The laws are expected to come into effect next year and the government plans to lay down secondary legislation “in due course” to guide employers, however businesses should be gearing up for the potential changes which will have a significant impact on their future workforce.

These new progressive laws are a highly positive step forward for employees and will go some way towards modernising businesses. As these are some major changes, it will be important for employers to get on the front foot and familiarise themselves with the new laws.

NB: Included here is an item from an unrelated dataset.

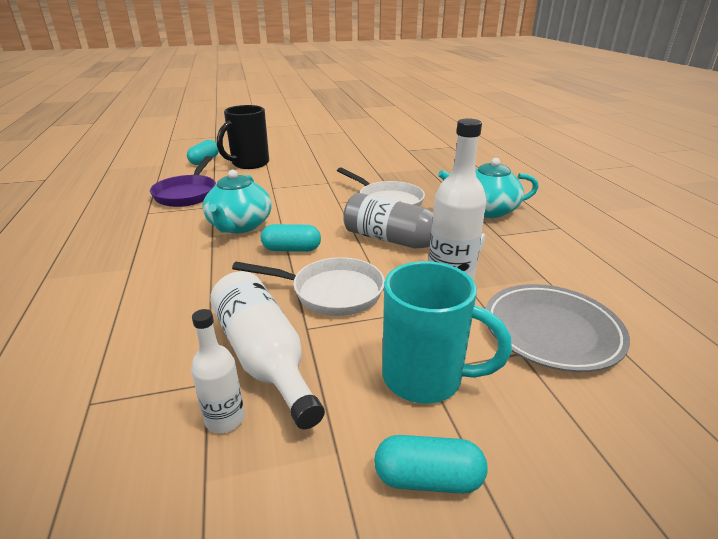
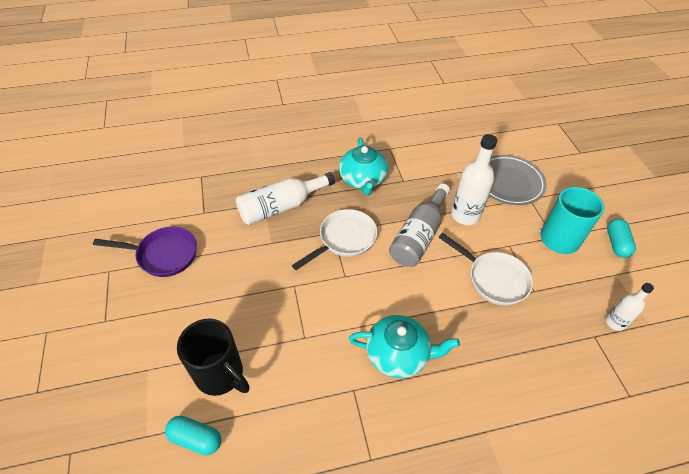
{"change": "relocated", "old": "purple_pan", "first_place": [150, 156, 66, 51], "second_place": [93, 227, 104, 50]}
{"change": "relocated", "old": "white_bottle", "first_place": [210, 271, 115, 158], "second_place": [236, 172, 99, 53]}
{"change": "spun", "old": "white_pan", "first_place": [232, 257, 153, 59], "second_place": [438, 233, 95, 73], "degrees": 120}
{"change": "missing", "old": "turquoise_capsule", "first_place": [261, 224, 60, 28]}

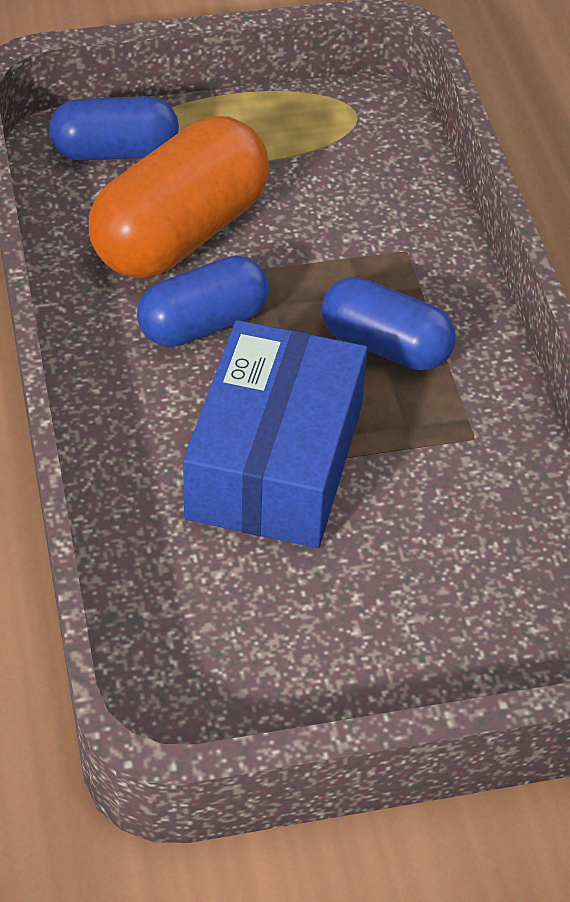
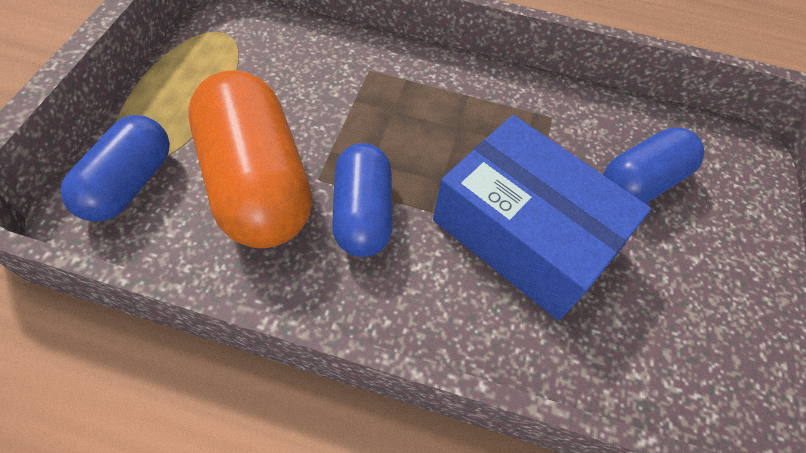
{"change": "relocated", "old": "blue_capsule", "first_place": [322, 277, 134, 94], "second_place": [603, 128, 102, 76]}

They will also need to communicate the changes to employees and make them aware of their new rights and from a business perspective, it will be vital to establish processes to ensure compliance once the laws are in force and ensure there are systems in place to track these new kinds of leave and enable managers and HR professionals to plan their resources effectively to cover extra periods of absence.

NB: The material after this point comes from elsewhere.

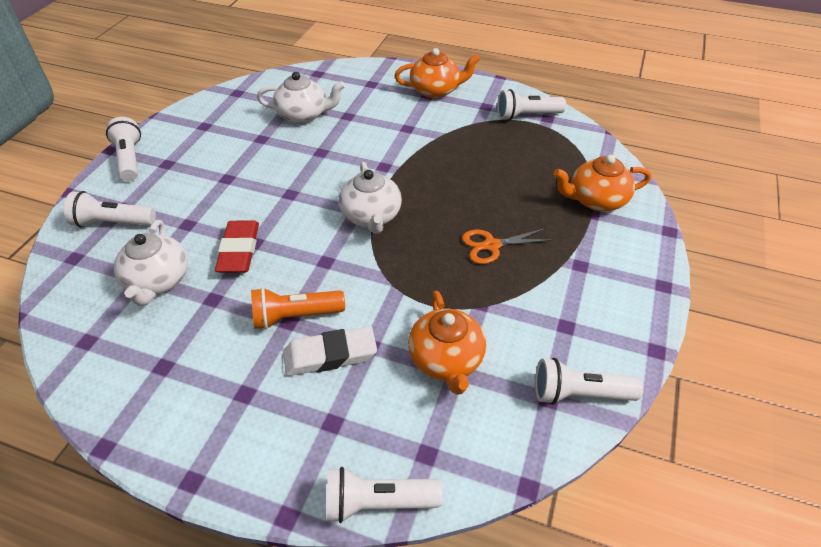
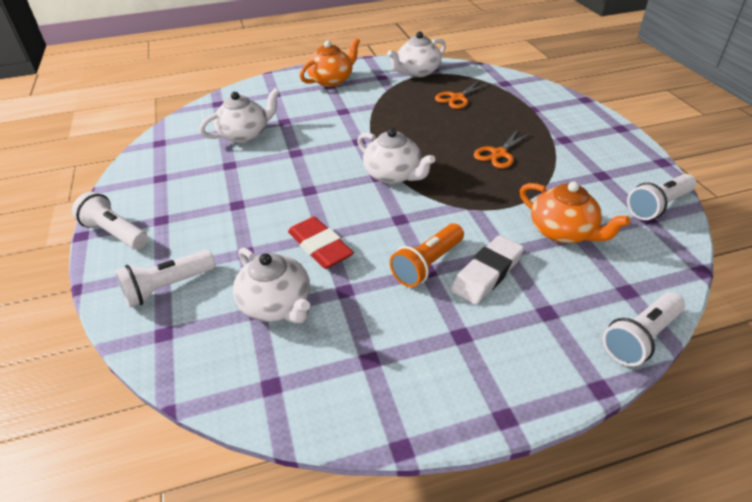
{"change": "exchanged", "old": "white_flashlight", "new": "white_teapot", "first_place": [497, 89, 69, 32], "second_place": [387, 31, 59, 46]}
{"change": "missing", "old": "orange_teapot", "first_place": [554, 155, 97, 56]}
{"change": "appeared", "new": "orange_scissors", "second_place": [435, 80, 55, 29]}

The details of the Acts are as follows:

The Carer’s Leave Act

On 24 May 2023, the Carer’s Leave Bill, brought forward last year by Wendy Chamberlain MP, gained Royal Assent and became the Carer’s Leave Act meaning it will now become law. It will allow employees who care for a spouse, civil partner, child, parent or other dependent (who needs at least 3 months of care due to an illness, injury, disability or old age) time off to attend to their caring responsibilities. Under this Bill, employees would also have protection from dismissal or detriment as a result of having taken time off. This leave would apply to employees from day one of employment. The leave could be taken flexibly in a block of five days or in individual or half-days to suit the carer’s caring responsibilities. Employees will be required to selfcertify their eligibility for carer’s leave. This will help carers juggle work and care whilst supporting employers to maximise retention and wellbeing.

The Neonatal Care (Leave and Pay) Act

The Neonatal Care (Leave and Pay) Act also become law on 24 May 2023. This will create a new day-one right for eligible employed parents whose new-born baby is admitted to neonatal care to take up to 12 weeks of leave. This in addition to other relevant leave entitlements, such as maternity and paternity leave.

The Protection from Redundancy (Pregnancy and Family Leave) Act

This Act will extend the current protection afforded to employees on maternity leave during redundancy. When a company is facing a redundancy situation, employers currently need to offer those who are on maternity leave a suitable alternative vacancy where one exists, but this will also apply to those on adoption/shared parental leave when this law comes into effect. Also, the protection will apply from the point the employee informs the employer that she is pregnant, whether verbally or in writing, and will end 18 months after the birth.

Businesses also need to note that eligible employees will have the right to raise claims to the employment tribunal if their employer failing to provide the rights outlined in these new laws. Also, if employees face disadvantages or dismissals due to taking leave granted by these acts, they retain the right to raise claims for resolution. What’s key is that businesses use this time to start planningit is the ideal time to start communicating the positive benefits for employees and in doing so demonstrate their commitment to employee wellbeing. Equally, they should be thinking about how to track employee leave and resource their business in the future, to ensure they can operate seamlessly.